Input
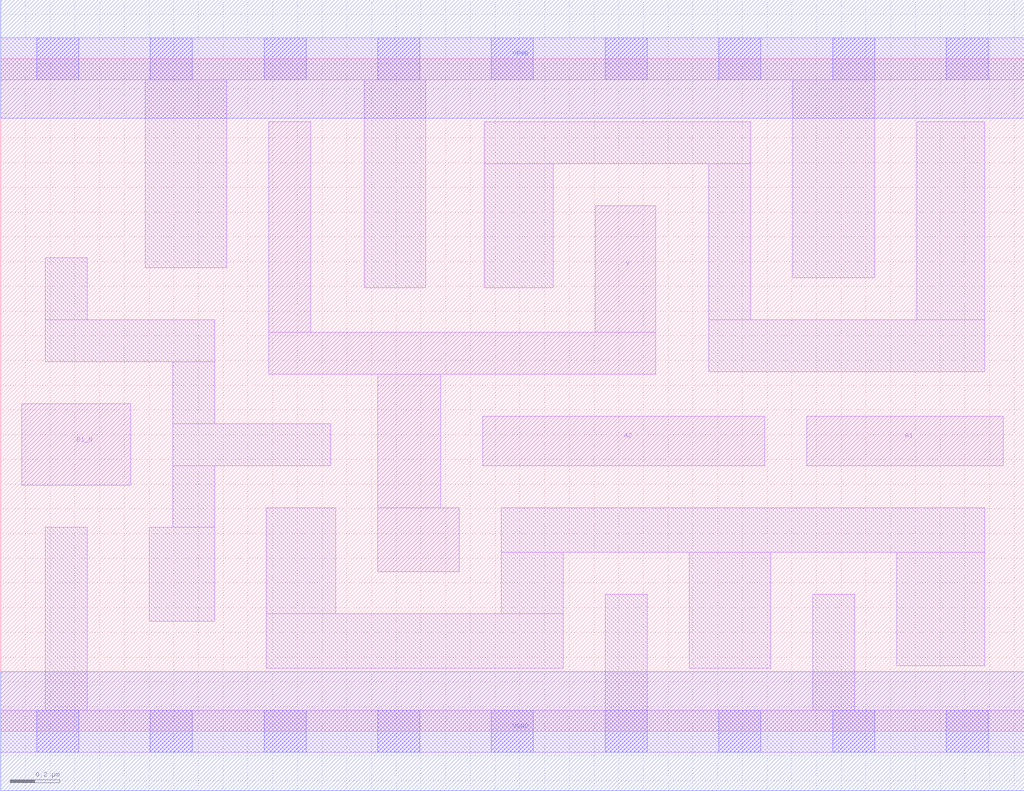
<source format=lef>
# Copyright 2020 The SkyWater PDK Authors
#
# Licensed under the Apache License, Version 2.0 (the "License");
# you may not use this file except in compliance with the License.
# You may obtain a copy of the License at
#
#     https://www.apache.org/licenses/LICENSE-2.0
#
# Unless required by applicable law or agreed to in writing, software
# distributed under the License is distributed on an "AS IS" BASIS,
# WITHOUT WARRANTIES OR CONDITIONS OF ANY KIND, either express or implied.
# See the License for the specific language governing permissions and
# limitations under the License.
#
# SPDX-License-Identifier: Apache-2.0

VERSION 5.7 ;
  NAMESCASESENSITIVE ON ;
  NOWIREEXTENSIONATPIN ON ;
  DIVIDERCHAR "/" ;
  BUSBITCHARS "[]" ;
UNITS
  DATABASE MICRONS 200 ;
END UNITS
MACRO sky130_fd_sc_hd__o21bai_2
  CLASS CORE ;
  FOREIGN sky130_fd_sc_hd__o21bai_2 ;
  ORIGIN  0.000000  0.000000 ;
  SIZE  4.140000 BY  2.720000 ;
  SYMMETRY X Y R90 ;
  SITE unithd ;
  PIN A1
    ANTENNAGATEAREA  0.495000 ;
    DIRECTION INPUT ;
    USE SIGNAL ;
    PORT
      LAYER li1 ;
        RECT 3.260000 1.075000 4.055000 1.275000 ;
    END
  END A1
  PIN A2
    ANTENNAGATEAREA  0.495000 ;
    DIRECTION INPUT ;
    USE SIGNAL ;
    PORT
      LAYER li1 ;
        RECT 1.950000 1.075000 3.090000 1.275000 ;
    END
  END A2
  PIN B1_N
    ANTENNAGATEAREA  0.126000 ;
    DIRECTION INPUT ;
    USE SIGNAL ;
    PORT
      LAYER li1 ;
        RECT 0.085000 0.995000 0.525000 1.325000 ;
    END
  END B1_N
  PIN Y
    ANTENNADIFFAREA  0.715500 ;
    DIRECTION OUTPUT ;
    USE SIGNAL ;
    PORT
      LAYER li1 ;
        RECT 1.085000 1.445000 2.650000 1.615000 ;
        RECT 1.085000 1.615000 1.255000 2.465000 ;
        RECT 1.525000 0.645000 1.855000 0.905000 ;
        RECT 1.525000 0.905000 1.780000 1.445000 ;
        RECT 2.405000 1.615000 2.650000 2.125000 ;
    END
  END Y
  PIN VGND
    DIRECTION INOUT ;
    SHAPE ABUTMENT ;
    USE GROUND ;
    PORT
      LAYER met1 ;
        RECT 0.000000 -0.240000 4.140000 0.240000 ;
    END
  END VGND
  PIN VPWR
    DIRECTION INOUT ;
    SHAPE ABUTMENT ;
    USE POWER ;
    PORT
      LAYER met1 ;
        RECT 0.000000 2.480000 4.140000 2.960000 ;
    END
  END VPWR
  OBS
    LAYER li1 ;
      RECT 0.000000 -0.085000 4.140000 0.085000 ;
      RECT 0.000000  2.635000 4.140000 2.805000 ;
      RECT 0.180000  0.085000 0.350000 0.825000 ;
      RECT 0.180000  1.495000 0.865000 1.665000 ;
      RECT 0.180000  1.665000 0.350000 1.915000 ;
      RECT 0.585000  1.875000 0.915000 2.635000 ;
      RECT 0.600000  0.445000 0.865000 0.825000 ;
      RECT 0.695000  0.825000 0.865000 1.075000 ;
      RECT 0.695000  1.075000 1.335000 1.245000 ;
      RECT 0.695000  1.245000 0.865000 1.495000 ;
      RECT 1.075000  0.255000 2.275000 0.475000 ;
      RECT 1.075000  0.475000 1.355000 0.905000 ;
      RECT 1.470000  1.795000 1.720000 2.635000 ;
      RECT 1.955000  1.795000 2.235000 2.295000 ;
      RECT 1.955000  2.295000 3.035000 2.465000 ;
      RECT 2.025000  0.475000 2.275000 0.725000 ;
      RECT 2.025000  0.725000 3.980000 0.905000 ;
      RECT 2.445000  0.085000 2.615000 0.555000 ;
      RECT 2.785000  0.255000 3.115000 0.725000 ;
      RECT 2.865000  1.455000 3.980000 1.665000 ;
      RECT 2.865000  1.665000 3.035000 2.295000 ;
      RECT 3.205000  1.835000 3.535000 2.635000 ;
      RECT 3.285000  0.085000 3.455000 0.555000 ;
      RECT 3.625000  0.265000 3.980000 0.725000 ;
      RECT 3.705000  1.665000 3.980000 2.465000 ;
    LAYER mcon ;
      RECT 0.145000 -0.085000 0.315000 0.085000 ;
      RECT 0.145000  2.635000 0.315000 2.805000 ;
      RECT 0.605000 -0.085000 0.775000 0.085000 ;
      RECT 0.605000  2.635000 0.775000 2.805000 ;
      RECT 1.065000 -0.085000 1.235000 0.085000 ;
      RECT 1.065000  2.635000 1.235000 2.805000 ;
      RECT 1.525000 -0.085000 1.695000 0.085000 ;
      RECT 1.525000  2.635000 1.695000 2.805000 ;
      RECT 1.985000 -0.085000 2.155000 0.085000 ;
      RECT 1.985000  2.635000 2.155000 2.805000 ;
      RECT 2.445000 -0.085000 2.615000 0.085000 ;
      RECT 2.445000  2.635000 2.615000 2.805000 ;
      RECT 2.905000 -0.085000 3.075000 0.085000 ;
      RECT 2.905000  2.635000 3.075000 2.805000 ;
      RECT 3.365000 -0.085000 3.535000 0.085000 ;
      RECT 3.365000  2.635000 3.535000 2.805000 ;
      RECT 3.825000 -0.085000 3.995000 0.085000 ;
      RECT 3.825000  2.635000 3.995000 2.805000 ;
  END
END sky130_fd_sc_hd__o21bai_2
END LIBRARY

</source>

Instructions to follow
Out of the material above, output word for word the line with "0.915000 2.635000 ;", the line with "2.235000 2.295000 ;", and all lines between them, with nothing else.

Solution for this task
      RECT 0.585000  1.875000 0.915000 2.635000 ;
      RECT 0.600000  0.445000 0.865000 0.825000 ;
      RECT 0.695000  0.825000 0.865000 1.075000 ;
      RECT 0.695000  1.075000 1.335000 1.245000 ;
      RECT 0.695000  1.245000 0.865000 1.495000 ;
      RECT 1.075000  0.255000 2.275000 0.475000 ;
      RECT 1.075000  0.475000 1.355000 0.905000 ;
      RECT 1.470000  1.795000 1.720000 2.635000 ;
      RECT 1.955000  1.795000 2.235000 2.295000 ;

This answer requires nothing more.